Skip to main content

How is EDA used in machine learning

How is EDA used in machine learning? As we mentioned, the exploratory data analysis approach does not impose deterministic or probabilistic models on the data. On the contrary; the EDA approach allows the data to suggest admissible models that best fit the data. For exploratory data analysis, the focus is on the data, its structure, outliers and models suggested by the data. Although there are other methods, exploratory data analysis is typically performed using the following methods.

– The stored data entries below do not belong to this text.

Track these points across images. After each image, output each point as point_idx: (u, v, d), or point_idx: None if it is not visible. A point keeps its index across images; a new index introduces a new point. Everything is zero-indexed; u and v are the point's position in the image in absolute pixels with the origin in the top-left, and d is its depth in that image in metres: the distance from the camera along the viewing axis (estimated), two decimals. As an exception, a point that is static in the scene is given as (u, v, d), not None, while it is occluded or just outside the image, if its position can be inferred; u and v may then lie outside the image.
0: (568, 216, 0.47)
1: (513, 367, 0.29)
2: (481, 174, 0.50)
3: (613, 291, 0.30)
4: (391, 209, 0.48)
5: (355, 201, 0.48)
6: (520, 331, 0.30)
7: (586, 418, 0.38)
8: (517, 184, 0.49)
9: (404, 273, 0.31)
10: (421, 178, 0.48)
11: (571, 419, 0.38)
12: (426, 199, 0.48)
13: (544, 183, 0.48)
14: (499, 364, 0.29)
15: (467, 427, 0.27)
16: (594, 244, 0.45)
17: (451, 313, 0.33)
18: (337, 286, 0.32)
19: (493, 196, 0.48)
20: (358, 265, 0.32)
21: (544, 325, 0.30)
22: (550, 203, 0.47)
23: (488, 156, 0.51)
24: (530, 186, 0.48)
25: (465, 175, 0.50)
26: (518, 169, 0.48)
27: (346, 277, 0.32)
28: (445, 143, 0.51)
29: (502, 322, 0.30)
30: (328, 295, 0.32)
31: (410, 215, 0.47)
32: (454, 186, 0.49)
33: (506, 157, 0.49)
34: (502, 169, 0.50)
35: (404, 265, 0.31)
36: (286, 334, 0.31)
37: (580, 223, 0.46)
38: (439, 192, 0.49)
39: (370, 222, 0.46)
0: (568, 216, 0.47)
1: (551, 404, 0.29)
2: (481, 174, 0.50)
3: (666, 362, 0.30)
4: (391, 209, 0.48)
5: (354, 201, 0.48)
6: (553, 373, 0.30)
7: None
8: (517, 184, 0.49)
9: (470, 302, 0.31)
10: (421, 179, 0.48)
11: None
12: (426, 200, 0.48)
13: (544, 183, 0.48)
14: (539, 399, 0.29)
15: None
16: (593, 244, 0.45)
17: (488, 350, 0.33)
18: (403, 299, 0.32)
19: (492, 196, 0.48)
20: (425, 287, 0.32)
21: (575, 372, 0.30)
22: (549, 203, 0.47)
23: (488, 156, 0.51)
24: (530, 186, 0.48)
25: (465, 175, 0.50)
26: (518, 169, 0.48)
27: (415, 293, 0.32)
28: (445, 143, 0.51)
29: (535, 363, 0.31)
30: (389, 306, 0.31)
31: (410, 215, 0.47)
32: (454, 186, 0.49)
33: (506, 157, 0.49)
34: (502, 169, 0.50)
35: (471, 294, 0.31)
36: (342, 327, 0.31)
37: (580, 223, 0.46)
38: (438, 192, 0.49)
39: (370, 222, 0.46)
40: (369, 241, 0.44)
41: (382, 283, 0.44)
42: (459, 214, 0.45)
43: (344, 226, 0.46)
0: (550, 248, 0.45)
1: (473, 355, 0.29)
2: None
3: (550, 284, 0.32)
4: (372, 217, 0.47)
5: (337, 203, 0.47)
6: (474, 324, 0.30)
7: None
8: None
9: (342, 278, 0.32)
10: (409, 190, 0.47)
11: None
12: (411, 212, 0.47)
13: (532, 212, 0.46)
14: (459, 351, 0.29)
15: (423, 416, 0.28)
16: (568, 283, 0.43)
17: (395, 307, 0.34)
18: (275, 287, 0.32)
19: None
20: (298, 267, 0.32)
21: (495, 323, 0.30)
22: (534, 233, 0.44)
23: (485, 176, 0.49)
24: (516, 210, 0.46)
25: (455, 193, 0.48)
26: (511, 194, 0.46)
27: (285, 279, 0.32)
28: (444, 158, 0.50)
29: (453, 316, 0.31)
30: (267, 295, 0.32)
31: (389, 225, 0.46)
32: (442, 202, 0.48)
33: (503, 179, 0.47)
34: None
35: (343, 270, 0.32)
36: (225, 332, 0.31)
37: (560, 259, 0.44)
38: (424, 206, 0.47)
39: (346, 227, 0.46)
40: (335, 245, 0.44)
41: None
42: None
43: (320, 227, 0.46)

Univariate analysis is the simplest form of analyzing data; "uni" means one, so in other words, your data has only one variable. It doesn't deal with causes or relationships, unlike regression, and its major purpose is to describe. It takes the data, it summarizes that data, and it finds patterns in the data. In this example, you see two types of univariate data, categorical and continuous. With the categorical feature type, you can perform numerical EDA using Pandas' crosstab function, and you can perform visual EDA using Seaborn's countplot function. With the continuous feature type, you can perform numerical EDA using Pandas' describe function, and you can visualize boxplots, distribution plots and kernel density estimation plots, or KDE plots in Python, using Matplotlib or using Seaborn. There are many EDA tools at your disposal, but that is beyond the scope of this lesson. In this univariate data example, there is just one feature; ocean proximity, with five categories. You can use Seaborn's countplot function to count the number of observations in each category. Our visualization is a simple bar chart.

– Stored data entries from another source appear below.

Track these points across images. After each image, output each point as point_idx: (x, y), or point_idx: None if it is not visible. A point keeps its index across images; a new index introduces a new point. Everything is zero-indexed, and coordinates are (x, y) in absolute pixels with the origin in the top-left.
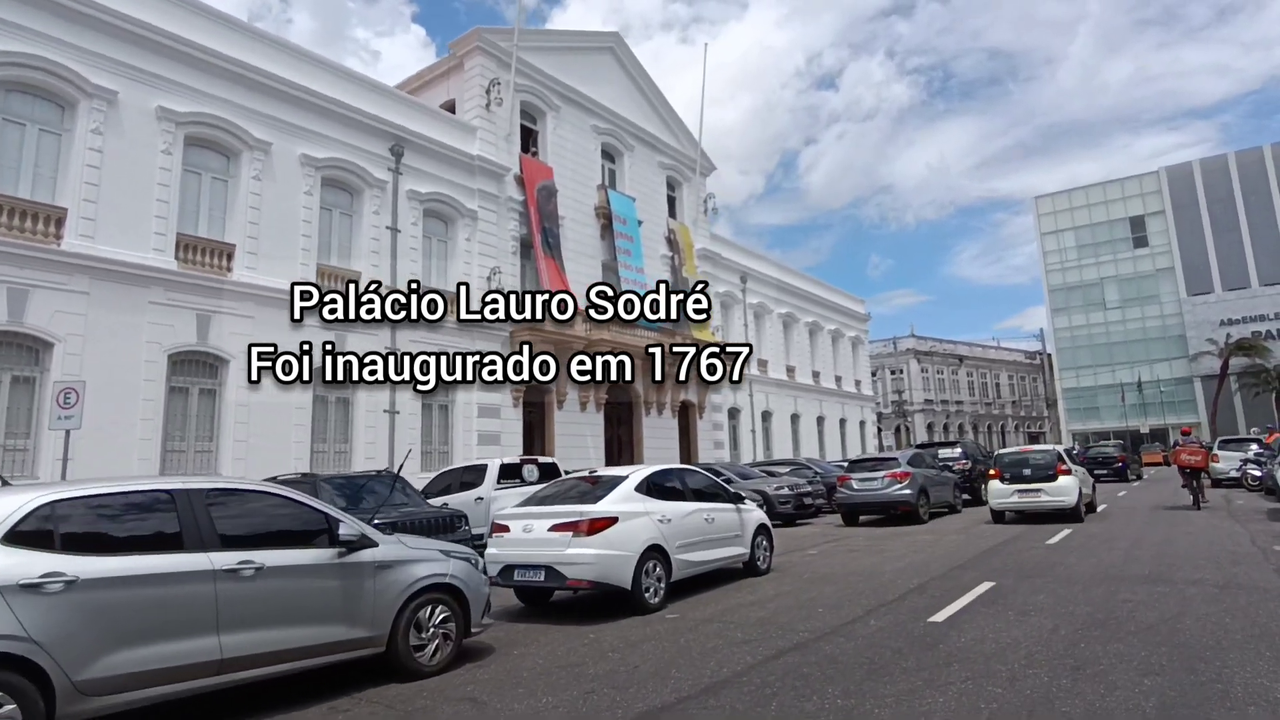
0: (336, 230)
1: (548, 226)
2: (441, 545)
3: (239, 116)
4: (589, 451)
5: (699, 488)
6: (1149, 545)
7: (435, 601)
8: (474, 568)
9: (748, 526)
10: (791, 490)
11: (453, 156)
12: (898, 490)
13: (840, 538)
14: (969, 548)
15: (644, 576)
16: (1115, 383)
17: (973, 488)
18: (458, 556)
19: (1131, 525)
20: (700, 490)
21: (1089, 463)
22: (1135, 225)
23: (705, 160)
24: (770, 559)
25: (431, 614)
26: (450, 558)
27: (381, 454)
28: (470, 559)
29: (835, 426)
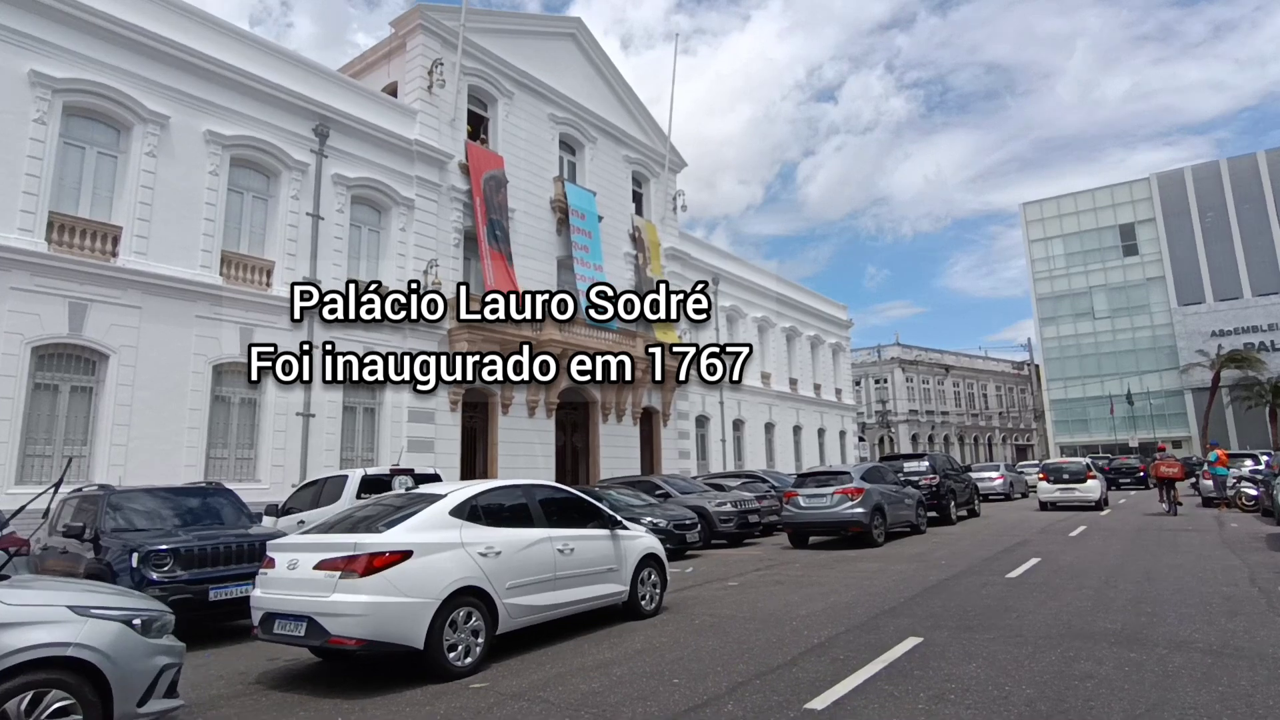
0: (248, 215)
1: (495, 218)
2: (82, 598)
3: (130, 86)
4: (537, 461)
5: (556, 510)
6: (1127, 582)
7: (40, 688)
8: (138, 630)
9: (628, 558)
10: (735, 507)
11: (387, 140)
12: (848, 509)
13: (776, 564)
14: (914, 581)
15: (448, 631)
16: (1104, 394)
17: (941, 505)
18: (104, 614)
19: (1110, 551)
20: (558, 513)
21: (1114, 472)
22: (1125, 233)
23: (675, 156)
24: (660, 597)
25: (33, 708)
26: (88, 616)
27: (293, 461)
28: (135, 617)
29: (813, 436)
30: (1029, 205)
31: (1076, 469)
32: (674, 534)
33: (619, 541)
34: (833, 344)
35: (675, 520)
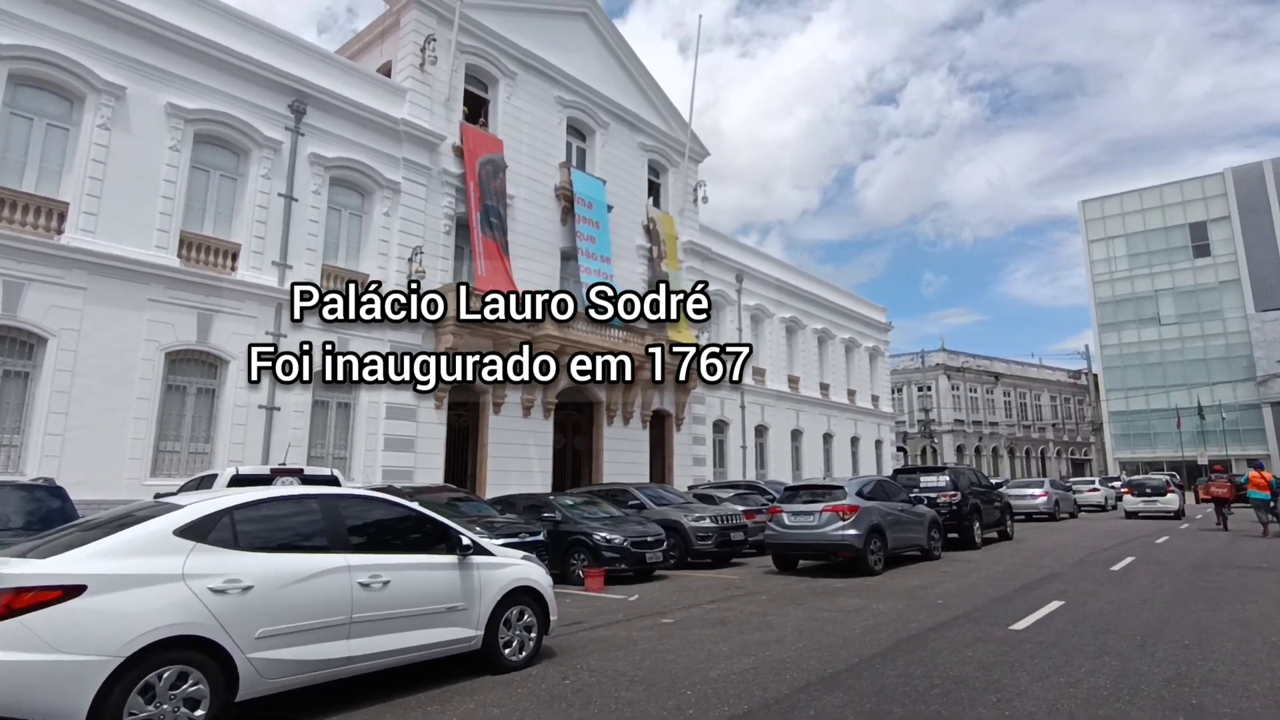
0: (214, 194)
1: (491, 204)
2: None
3: (82, 54)
4: (532, 464)
5: (370, 530)
6: (1169, 646)
7: None
8: None
9: (483, 593)
10: (716, 523)
11: (371, 119)
12: (838, 530)
13: (742, 594)
14: (889, 630)
15: (136, 701)
16: (1170, 407)
17: (962, 526)
18: None
19: (1157, 594)
20: (374, 534)
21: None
22: (1196, 232)
23: (697, 145)
24: (536, 643)
25: None
26: None
27: (253, 457)
28: None
29: (845, 445)
30: (1088, 203)
31: (1158, 483)
32: (631, 553)
33: (471, 572)
34: (870, 348)
35: (634, 537)
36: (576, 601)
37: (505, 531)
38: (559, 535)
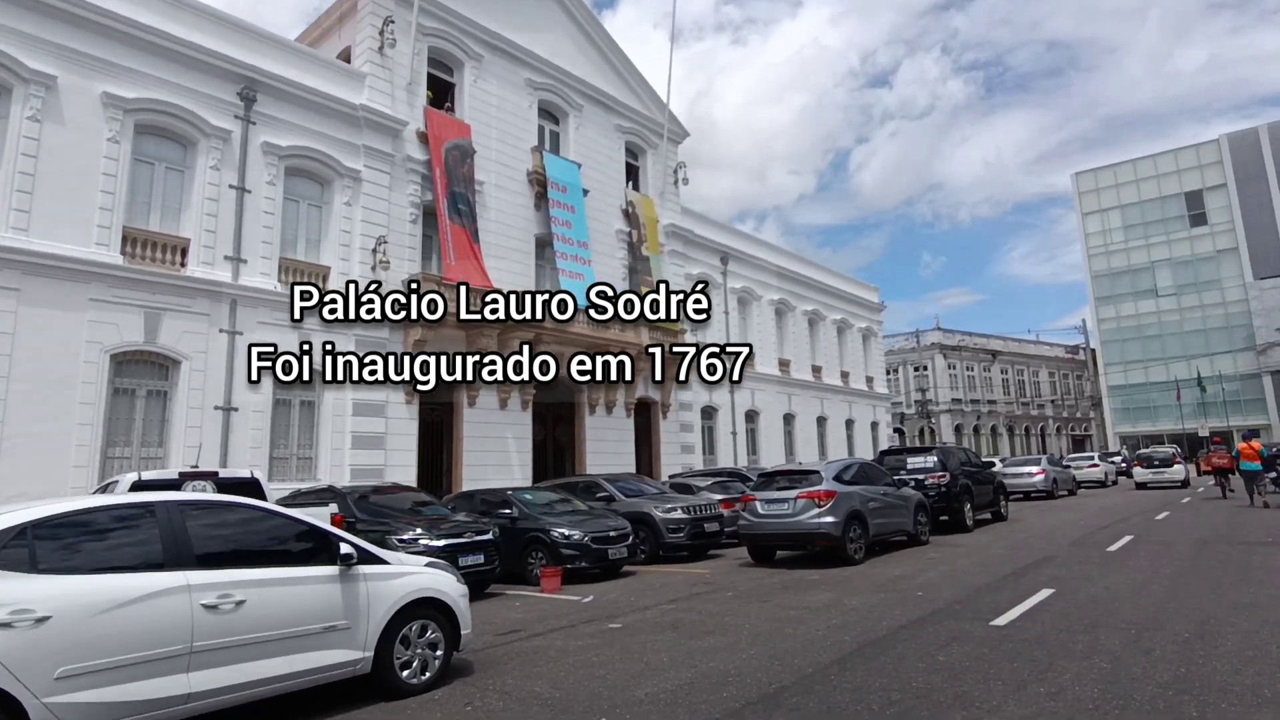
0: (159, 188)
1: (458, 191)
2: None
3: (5, 41)
4: (511, 458)
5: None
6: (1168, 640)
7: None
8: None
9: (373, 607)
10: (689, 514)
11: (328, 106)
12: (813, 517)
13: (707, 591)
14: (857, 629)
15: None
16: (1170, 379)
17: (952, 509)
18: None
19: (1156, 577)
20: (231, 546)
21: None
22: (1192, 201)
23: (676, 125)
24: (442, 662)
25: None
26: None
27: (210, 461)
28: None
29: (840, 428)
30: (1082, 175)
31: (1165, 455)
32: (591, 550)
33: (356, 585)
34: (862, 329)
35: (595, 533)
36: (527, 605)
37: (449, 532)
38: (516, 533)
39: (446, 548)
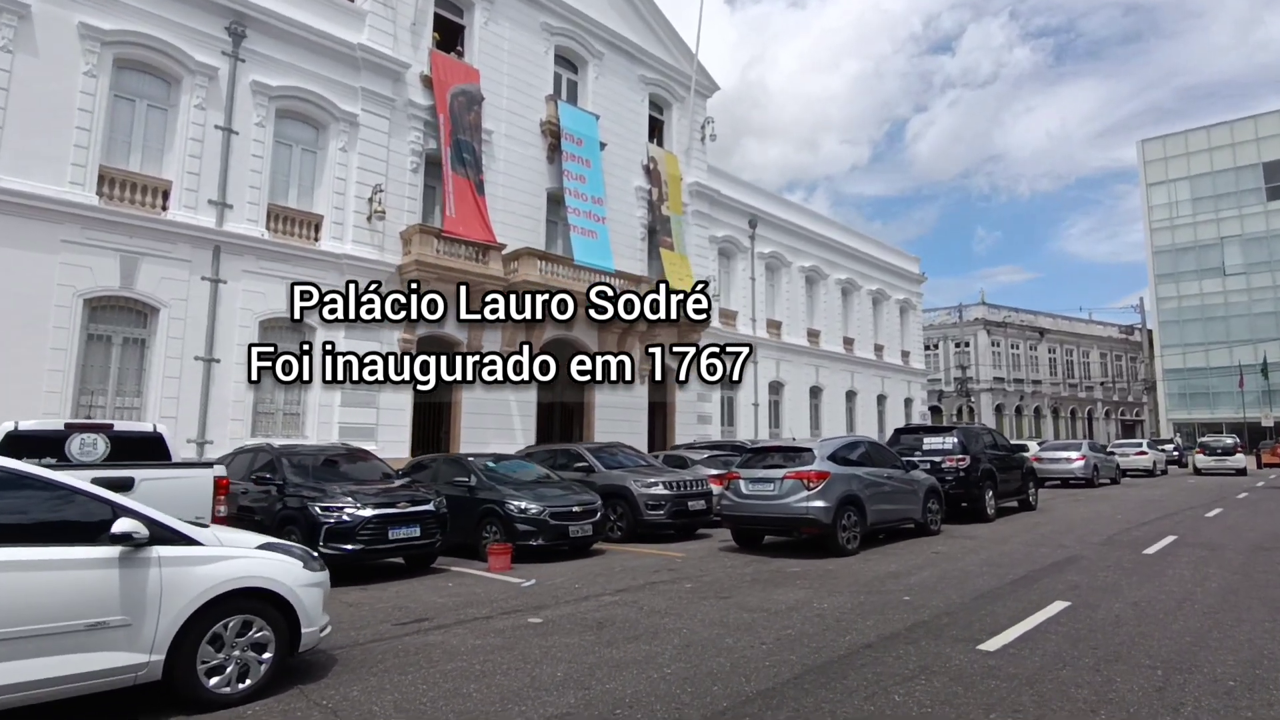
0: (140, 126)
1: (463, 139)
2: None
3: None
4: (514, 422)
5: None
6: (1204, 694)
7: None
8: None
9: (168, 599)
10: (670, 489)
11: (323, 44)
12: (800, 501)
13: (665, 581)
14: (818, 642)
15: None
16: (1233, 364)
17: (972, 495)
18: None
19: (1199, 591)
20: None
21: None
22: (1270, 172)
23: (705, 78)
24: (270, 665)
25: None
26: None
27: (190, 413)
28: None
29: (870, 403)
30: (1149, 142)
31: (1228, 445)
32: (550, 526)
33: (142, 571)
34: (900, 300)
35: (556, 507)
36: (460, 587)
37: (379, 501)
38: (473, 503)
39: (375, 518)
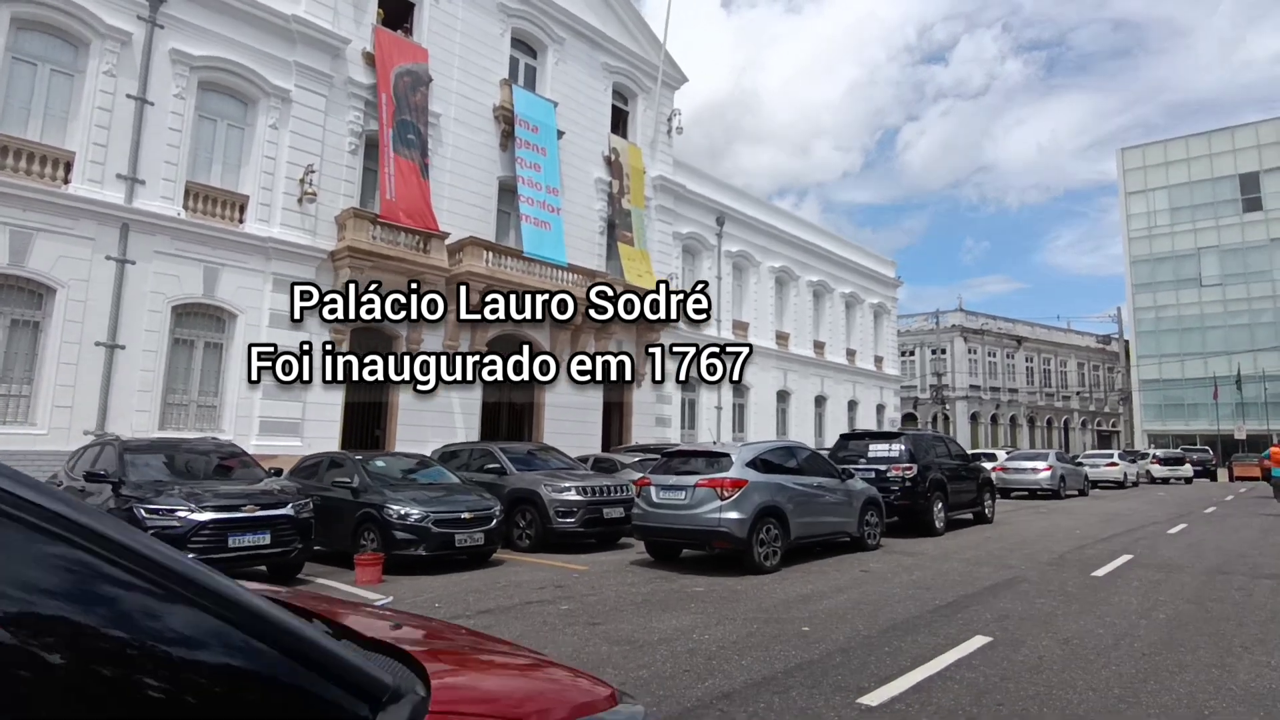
0: (40, 93)
1: (407, 119)
2: None
3: None
4: (455, 420)
5: None
6: None
7: None
8: None
9: None
10: (584, 495)
11: (254, 14)
12: (712, 512)
13: (543, 602)
14: (648, 699)
15: None
16: (1208, 376)
17: (917, 506)
18: None
19: (1140, 631)
20: None
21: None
22: (1247, 184)
23: (672, 68)
24: None
25: None
26: None
27: (88, 402)
28: None
29: (841, 409)
30: (1128, 151)
31: (1178, 455)
32: (433, 534)
33: None
34: (874, 304)
35: (441, 513)
36: None
37: (221, 504)
38: (354, 507)
39: (212, 524)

Bivariate analysis means the analysis of bivariate data. It is one of the simplest forms of statistical analysis, and is used to find out if there is a relationship between two sets of values. It usually involves the variables X and Y. We can analyze bivariate data and multivariate data in Python, using Matplotlib or using Seaborn, and there are other tools as well. One of the most powerful features of Seaborn is the ability to easily build conditional plots. This lets us see what the data looks like when segmented by one or more variables. The easiest way to do this is through the factor plot method, which is used to draw a categorical plot up to a facet grid. Seaborn's jointplot function draws a plot of two variables with bivariate and univariate graphs. Seaborn's factorplot map method can map a factorplot onto a KDE, distribution or boxplot chart. A common plot of bivariate data is the simple line plot. In this example, we use Seaborn's regplot function to visualize a linear relationship between two sets of features. In this case, trip distance, our X label, and fair amount, our target, appear to have a linear relationship. Note that although the majority of the data tends to group together in a linear fashion, there are also outliers present as well.